China’s National People’s Congress for 2024 and the market response again highlighted how far apart the views of China’s authorities and global investors are on both the current health of the economy and the way to achieve long-term prosperity.

China’s 2024 National People’s Congress met expectations with respect to key policy actions, but disappointed in terms of sentiment – market participants clearly hopeful the new year would bring a more aggressive policy style. As was the case throughout 2023, the market and China’s authorities currently have very different perspectives on the economy’s immediate health and the long-term path to prosperity, with authorities confidence in the dividend from trade and investment ex-housing intact but the market of the belief that housing must again take a leading role in China’s growth story.

According to the 2024 government work report delivered at the NPC, GDP growth of “around 5%” is expected to again be achieved in 2024 after a 5.2% gain in 2023. Year-over-year, direct support from the central government is little changed, 2024’s deficit target of 3.0% the same as 2023.

October’s late revision of the 2023 deficit target to 3.8% will also support activity in 2024, as will an additional RMB1trn in sovereign special bonds – a stop-gap measure to sure-up infrastructure investment while local government funding through land sales is impaired. Still, there is no evidence of authorities believing their support for the economy must be dialled up.

Whereas the growth and fiscal targets are best considered hard targets, authorities 3.0% CPI projection is more a symbol of intent. What the target speaks to is a plan to bolster household employment and incomes through trade and investment and, in time, justify a sustained rebound in consumer perceptions of their family finances and wealth. In doing so, authorities will encourage the use of existing and new capacity and thereby create a supportive environment for profitability, wage growth and consequently domestic inflation.

For consumer views of family finances to fully heal however, further targeted support for housing construction is also necessary. While this began in 2023, 2024 must see a material expansion through additional funding and liquidity being made available for developers and local governments as well as clear direction from the Central Government that their reform process is complete.

A core focus of the housing reforms has been the re-shaping of the construction pipeline to focus on the development of housing for low and middle-income households to ‘live in’ as opposed to product for investors. With interest rates and deposit rates having been cut significantly, an end to uncertainty over developers’ finances should quickly see the investment pipeline refill and investment begin to grow on households’ terms not direct Government support.

The property sector’s healing is likely to take place over 2024 and 2025. In the meantime, there is cause to believe 2023’s consumption momentum can be sustained throughout 2024, with Lunar New Year anecdotes suggesting a growing number of Chinese consumers are increasing their discretionary spend. Highlighting the potential scale of pent-up demand for 2024 and beyond, retail sales have only increased 4% annually the past four years (2020-2023) having grown closer to 10% between 2015 and 2019.

In our view, the above consumer narratives are sustainable trends which can help support GDP growth “around 5%” in both 2024 and 2025. The other foundation is business investment, itself dependent on trade.

Throughout 2023, we detailed at length the strength anticipated then seen in high-tech manufacturing. For the year, fixed asset investment related to chemical products, automobiles and electrical machinery grew by 13%, 19% and 32% respectively. Utilities also grew 23%, and other infrastructure 6%. High-tech manufacturing is unlikely to grow as fast in 2024 and 2025; but now being of similar scale to housing, its contribution to growth will remain large. Importantly, as the new capacity investment is creating comes online, the trade position will benefit, drawing and accumulating income from exports while also reducing lost wealth and income through imports.

This recursive loop between investment and trade and the consequent scaling up of national income is the foundation for Chinese authorities long-run prosperity ambitions. If these gains can be recycled into new jobs and wealth across the economy, not only will they deflate the significance of the nation’s existing debt, but also offer capital to fund sustainable growth in consumption and housing. Income, not debt, is set to remain the focus of China’s authorities, with risks related to the latter expected to resolve themselves as growth persists, and property investment to follow growth elsewhere in the economy.

■ What to do:
• a. Answer these questions using the commentary on China's 2024 National People's Congress:
(i) What is the 2024 deficit target?
(ii) By how much have retail sales increased annually over 2020–2023?
(iii) By what percentage did fixed asset investment related to electrical machinery grow in 2023?
• b. Reproduce the portion of the commentary between "This recursive loop" and "in the economy.", inclusive.

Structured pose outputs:
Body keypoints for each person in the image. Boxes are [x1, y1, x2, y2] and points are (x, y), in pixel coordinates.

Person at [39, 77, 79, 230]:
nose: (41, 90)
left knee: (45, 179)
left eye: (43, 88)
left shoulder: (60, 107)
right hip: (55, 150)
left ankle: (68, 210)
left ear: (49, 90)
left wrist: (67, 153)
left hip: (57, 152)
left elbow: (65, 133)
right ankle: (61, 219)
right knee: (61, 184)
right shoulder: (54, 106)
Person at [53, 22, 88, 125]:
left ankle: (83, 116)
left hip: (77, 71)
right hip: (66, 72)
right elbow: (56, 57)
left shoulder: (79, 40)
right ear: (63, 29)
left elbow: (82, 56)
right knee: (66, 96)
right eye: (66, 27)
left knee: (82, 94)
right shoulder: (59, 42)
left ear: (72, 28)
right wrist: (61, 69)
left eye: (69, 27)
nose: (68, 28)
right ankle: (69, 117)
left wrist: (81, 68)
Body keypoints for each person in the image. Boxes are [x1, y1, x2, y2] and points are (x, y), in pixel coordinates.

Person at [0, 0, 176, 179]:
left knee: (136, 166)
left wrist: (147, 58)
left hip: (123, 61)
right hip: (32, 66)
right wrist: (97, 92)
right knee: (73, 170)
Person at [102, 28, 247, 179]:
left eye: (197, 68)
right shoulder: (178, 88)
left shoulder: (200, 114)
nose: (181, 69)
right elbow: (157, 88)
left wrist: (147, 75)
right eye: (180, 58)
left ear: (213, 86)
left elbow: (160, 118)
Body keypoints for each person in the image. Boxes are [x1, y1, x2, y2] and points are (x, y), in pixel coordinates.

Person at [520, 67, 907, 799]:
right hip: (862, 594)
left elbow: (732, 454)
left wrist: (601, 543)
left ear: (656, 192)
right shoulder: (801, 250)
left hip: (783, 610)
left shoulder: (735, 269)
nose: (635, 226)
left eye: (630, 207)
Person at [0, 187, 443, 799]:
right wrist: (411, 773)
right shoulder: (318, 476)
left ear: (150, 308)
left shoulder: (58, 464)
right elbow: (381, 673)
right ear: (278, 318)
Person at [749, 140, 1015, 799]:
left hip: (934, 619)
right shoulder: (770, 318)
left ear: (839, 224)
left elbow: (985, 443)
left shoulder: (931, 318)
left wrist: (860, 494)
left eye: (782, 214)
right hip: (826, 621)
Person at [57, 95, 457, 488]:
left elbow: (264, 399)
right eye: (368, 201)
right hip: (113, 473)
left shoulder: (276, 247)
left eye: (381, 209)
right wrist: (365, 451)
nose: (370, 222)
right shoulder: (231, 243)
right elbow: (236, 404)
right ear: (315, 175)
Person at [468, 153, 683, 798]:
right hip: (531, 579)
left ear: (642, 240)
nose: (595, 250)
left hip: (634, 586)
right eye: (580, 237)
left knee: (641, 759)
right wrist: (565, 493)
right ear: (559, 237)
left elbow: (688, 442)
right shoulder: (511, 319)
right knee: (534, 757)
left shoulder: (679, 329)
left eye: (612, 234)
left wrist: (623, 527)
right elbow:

■ Solved tasks:
• a.
(i) 3.0%
(ii) 4%
(iii) 32%

• b.
This recursive loop between investment and trade and the consequent scaling up of national income is the foundation for Chinese authorities long-run prosperity ambitions. If these gains can be recycled into new jobs and wealth across the economy, not only will they deflate the significance of the nation’s existing debt, but also offer capital to fund sustainable growth in consumption and housing. Income, not debt, is set to remain the focus of China’s authorities, with risks related to the latter expected to resolve themselves as growth persists, and property investment to follow growth elsewhere in the economy.